According to the Department of Public Safety Criminal Investigation Bureau, marijuana is transported to the CNMI by criminal groups that cultivate cannabis in the Philippines and the neighboring island of the Republic of Palau. Filipino criminal groups typically transport marijuana in cargo containers aboard commercial maritime vessels. Criminal groups from Palau generally pay couriers to transport marijuana concealed on their bodies or packed in coolers. Local cultivators in the CNMI also transport small quantities of marijuana from island to island.

==Legalization==
===2010 legalization attempt===
In 2010, the CNMI House of Representatives approved a legalization bill to regulate and tax marijuana, but the measure ultimately failed.

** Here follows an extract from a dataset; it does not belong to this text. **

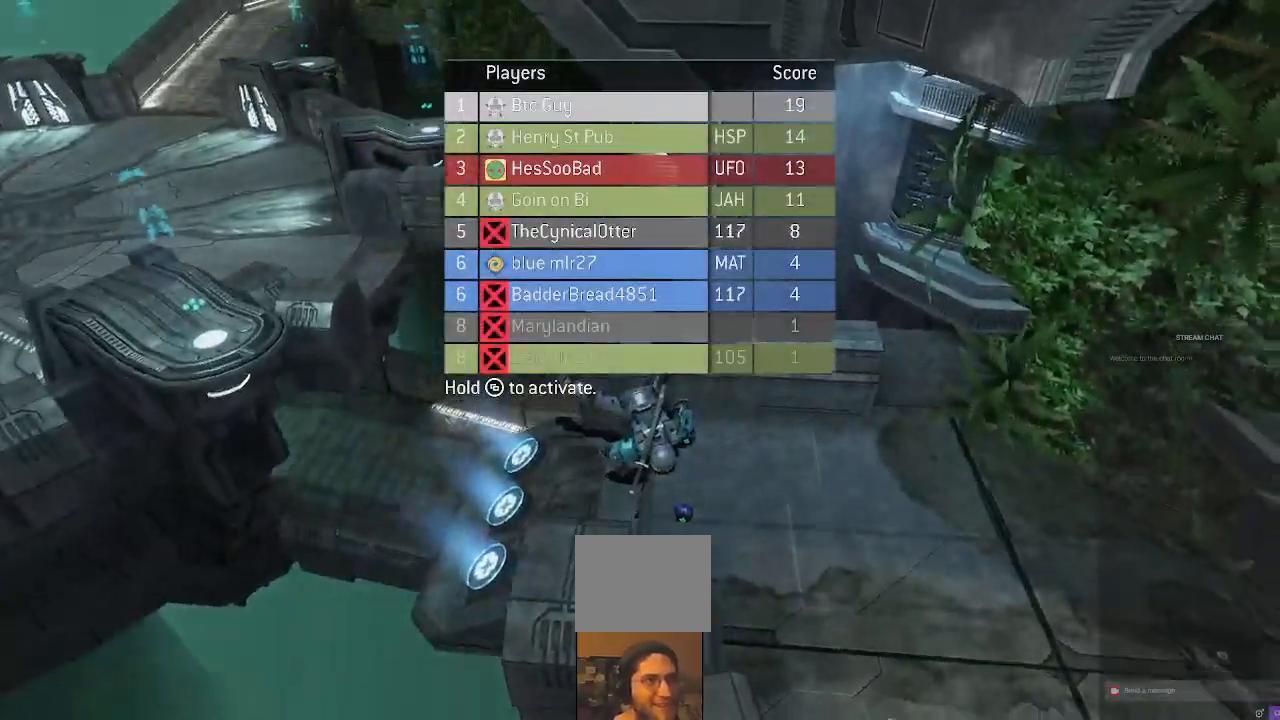
{"dt_ms": 500, "buttons": [], "left_stick": "center", "right_stick": "center", "events": [[267, "left_stick", "center"]]}
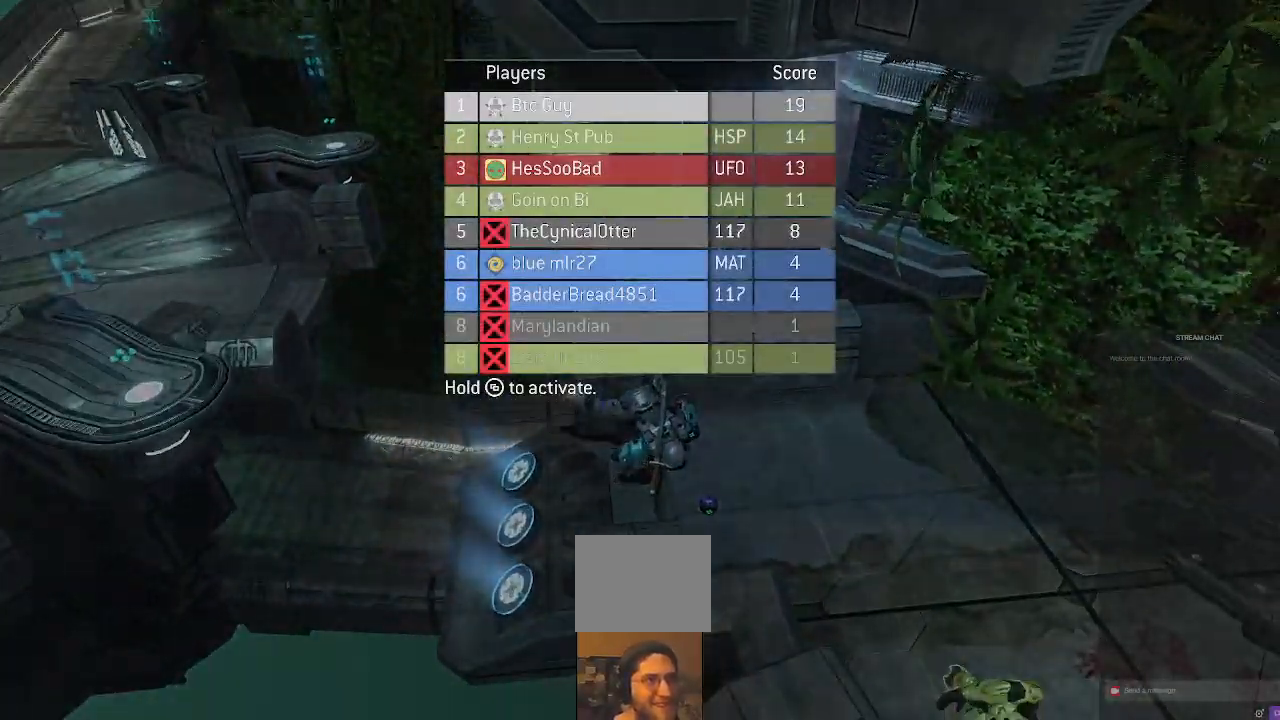
{"dt_ms": 500, "buttons": [], "left_stick": "center", "right_stick": "center", "events": []}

===2018 legalization act===
The CNMI Cannabis Act of 2018 was introduced to the Commonwealth Legislature in 2017, and was passed by the Senate in May, 2018. On August 8, 2018, lawmakers voted to approve the legalization of cannabis by a margin of 18 to 1, making it the first jurisdiction in the United States to go from direct prohibition to legalization. The bill was signed by the Governor on September 21, 2018.